Monthly News Roundup - June 2015 (TL;DR)

2015-06-02_Reuters

NEWS

Major League Baseball cyber snooping and a US government hack grabbed the biggest headlines in June. But vulnerabilities and breakins involving Apple, Japan’s Pension System, and Kaspersky Labs were also in the news. It’s all summarized in nice bite-sized morsels below:

  • Office of Personnel Management Hacked: Hackers staged a successful break-in of the U.S. federal government’s personnel database. According to initial reports, the personally identifiable information of 4 million employees was pinched from the Office of Personnel Management (OPM). In the days after the story broke, the estimated number of affected employees and applicants expanded to 18 million.
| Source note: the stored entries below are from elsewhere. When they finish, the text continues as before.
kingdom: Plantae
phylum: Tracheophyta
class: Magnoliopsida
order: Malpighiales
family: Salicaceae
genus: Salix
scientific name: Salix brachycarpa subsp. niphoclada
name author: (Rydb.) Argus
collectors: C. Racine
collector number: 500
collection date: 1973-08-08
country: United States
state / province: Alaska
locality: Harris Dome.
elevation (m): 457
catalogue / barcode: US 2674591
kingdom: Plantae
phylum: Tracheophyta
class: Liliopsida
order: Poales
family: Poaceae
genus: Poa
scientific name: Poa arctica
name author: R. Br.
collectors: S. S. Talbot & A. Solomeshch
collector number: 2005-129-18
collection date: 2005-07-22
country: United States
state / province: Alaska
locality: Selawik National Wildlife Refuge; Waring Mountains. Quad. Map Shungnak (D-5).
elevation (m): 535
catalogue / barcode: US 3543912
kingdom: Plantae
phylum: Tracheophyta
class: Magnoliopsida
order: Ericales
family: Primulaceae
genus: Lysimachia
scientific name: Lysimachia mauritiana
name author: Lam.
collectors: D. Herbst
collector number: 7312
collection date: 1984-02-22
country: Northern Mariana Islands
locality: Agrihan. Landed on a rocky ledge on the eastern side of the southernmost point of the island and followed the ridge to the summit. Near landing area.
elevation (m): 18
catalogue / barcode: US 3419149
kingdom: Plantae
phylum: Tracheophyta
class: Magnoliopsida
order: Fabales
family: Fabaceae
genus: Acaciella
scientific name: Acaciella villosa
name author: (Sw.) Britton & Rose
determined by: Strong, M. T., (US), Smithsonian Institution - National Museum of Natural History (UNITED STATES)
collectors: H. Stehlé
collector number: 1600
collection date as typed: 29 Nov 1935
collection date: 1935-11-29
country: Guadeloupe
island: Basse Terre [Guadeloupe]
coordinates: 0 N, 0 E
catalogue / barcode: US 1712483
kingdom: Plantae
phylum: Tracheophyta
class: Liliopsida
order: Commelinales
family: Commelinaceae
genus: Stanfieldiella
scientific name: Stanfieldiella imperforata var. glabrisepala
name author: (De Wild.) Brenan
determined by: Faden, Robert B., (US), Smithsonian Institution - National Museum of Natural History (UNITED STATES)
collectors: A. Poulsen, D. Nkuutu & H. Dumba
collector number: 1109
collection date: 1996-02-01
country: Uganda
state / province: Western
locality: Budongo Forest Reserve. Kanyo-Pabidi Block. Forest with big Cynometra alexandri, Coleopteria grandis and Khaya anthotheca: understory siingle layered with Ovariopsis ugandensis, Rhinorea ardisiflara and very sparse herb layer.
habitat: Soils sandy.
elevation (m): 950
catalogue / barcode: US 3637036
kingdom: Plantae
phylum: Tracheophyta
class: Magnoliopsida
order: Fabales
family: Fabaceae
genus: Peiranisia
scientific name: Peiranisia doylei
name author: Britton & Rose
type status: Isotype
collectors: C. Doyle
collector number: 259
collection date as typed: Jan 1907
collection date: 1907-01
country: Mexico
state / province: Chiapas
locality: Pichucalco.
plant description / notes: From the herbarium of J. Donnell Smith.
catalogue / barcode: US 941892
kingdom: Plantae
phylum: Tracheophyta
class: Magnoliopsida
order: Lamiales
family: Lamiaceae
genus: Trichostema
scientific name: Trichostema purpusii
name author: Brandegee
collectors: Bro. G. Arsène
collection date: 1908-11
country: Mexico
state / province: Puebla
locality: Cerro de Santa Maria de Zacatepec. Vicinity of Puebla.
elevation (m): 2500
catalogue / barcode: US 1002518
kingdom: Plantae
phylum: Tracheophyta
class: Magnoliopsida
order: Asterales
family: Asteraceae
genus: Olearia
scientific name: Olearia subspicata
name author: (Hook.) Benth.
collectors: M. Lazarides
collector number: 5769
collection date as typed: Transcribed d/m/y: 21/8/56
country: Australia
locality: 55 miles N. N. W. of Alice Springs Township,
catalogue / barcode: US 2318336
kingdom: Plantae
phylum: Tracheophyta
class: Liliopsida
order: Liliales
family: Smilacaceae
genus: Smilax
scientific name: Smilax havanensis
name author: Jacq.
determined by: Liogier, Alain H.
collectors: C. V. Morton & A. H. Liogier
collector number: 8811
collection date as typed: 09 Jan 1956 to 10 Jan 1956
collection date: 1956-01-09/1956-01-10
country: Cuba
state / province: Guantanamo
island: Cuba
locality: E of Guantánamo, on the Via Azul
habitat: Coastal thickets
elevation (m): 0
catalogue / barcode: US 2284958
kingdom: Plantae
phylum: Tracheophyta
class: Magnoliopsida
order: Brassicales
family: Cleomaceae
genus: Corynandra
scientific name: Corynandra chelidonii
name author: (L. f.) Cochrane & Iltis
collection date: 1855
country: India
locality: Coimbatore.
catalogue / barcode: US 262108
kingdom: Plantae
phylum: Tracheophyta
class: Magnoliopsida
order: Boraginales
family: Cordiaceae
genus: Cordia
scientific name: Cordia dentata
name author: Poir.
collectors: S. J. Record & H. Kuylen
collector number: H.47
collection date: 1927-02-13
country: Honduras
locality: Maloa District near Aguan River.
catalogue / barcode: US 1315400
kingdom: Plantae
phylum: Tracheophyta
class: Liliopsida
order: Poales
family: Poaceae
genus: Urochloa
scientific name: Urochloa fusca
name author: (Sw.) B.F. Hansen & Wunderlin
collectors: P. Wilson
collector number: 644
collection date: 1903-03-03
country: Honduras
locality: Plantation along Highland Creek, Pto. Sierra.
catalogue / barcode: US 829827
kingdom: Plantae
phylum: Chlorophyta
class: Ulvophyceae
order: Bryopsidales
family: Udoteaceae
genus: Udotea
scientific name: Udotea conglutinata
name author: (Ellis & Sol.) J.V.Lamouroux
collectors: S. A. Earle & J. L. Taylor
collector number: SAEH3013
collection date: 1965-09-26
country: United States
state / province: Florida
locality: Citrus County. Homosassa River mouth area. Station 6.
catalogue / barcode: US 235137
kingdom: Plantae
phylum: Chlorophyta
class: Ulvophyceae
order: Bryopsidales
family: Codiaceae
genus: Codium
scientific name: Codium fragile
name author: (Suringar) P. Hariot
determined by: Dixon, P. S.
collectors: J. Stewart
Since then, the number has ballooned again to 32 million. If that weren’t bad enough, new revelations indicate that a related attack on security clearance data exposed extremely detailed personal information including background on family members and names of neighbors. Early indications point the blame at operatives working on behalf of the Chinese government, but China denies any wrongdoing.
  • Japan’s Pension System Hacked: The U.S. isn’t the only advanced government getting nailed by cyber attacks. This month, Japan’s Pension Services announced they were hacked by an email virus. Officials estimate 1.25 million Japanese citizens’ personal data was leaked. Pension scandals have wreaked havoc on political fortunes in Japan’s recent past. But as of now, no heads have rolled.
  • FBI Investigating Astros Hack: The sports world is buzzing with the news that the FBI is investigating Major League Baseball’s St. Louis Cardinals. Workers in the Cardinals’ front office allegedly hacked the database of the Houston Astros and stole information on prospective players and trade strategies. Law enforcement officials think the hack may have been staged by employees looking to get revenge on Jeff Luhnow, their former boss who had moved to the Astros organization in 2011.
  • Apple iOS and OS X Flaws Mean Serious Risks: A new study reveals Apple’s mobile and computer operating systems have vulnerabilities that expose passwords and personally identifiable information (PII). The study highlights flaws in the operating systems as well as the App Store approval process – apparently, it can’t vet apps that contain certain malicious code. Check out our blog post for deeper insights on the flaws as well as fixes to improve everyone’s risk exposure.
  • Facebook Partners with Kaspersky to Protect Users: First the good news: Security research firm Kaspersky has created a security tool to improve safety for Facebook users. Kaspersky was hired by Facebook to create the anti-malware program that finds and removes harmful code on computers. According to a Kaspersky spokeswoman, Facebook emails are a major platform for phishing scams. But now, the bad news…
  • Kaspersky Gets Hacked: The Moscow-based research security firm announced it was the victim of a recent cyber attack. While client data remained unharmed, the firm’s own systems and intellectual property were exposed to online thieves. Based on the scope of the attack, the firm believes a government was responsible for the digital breakin.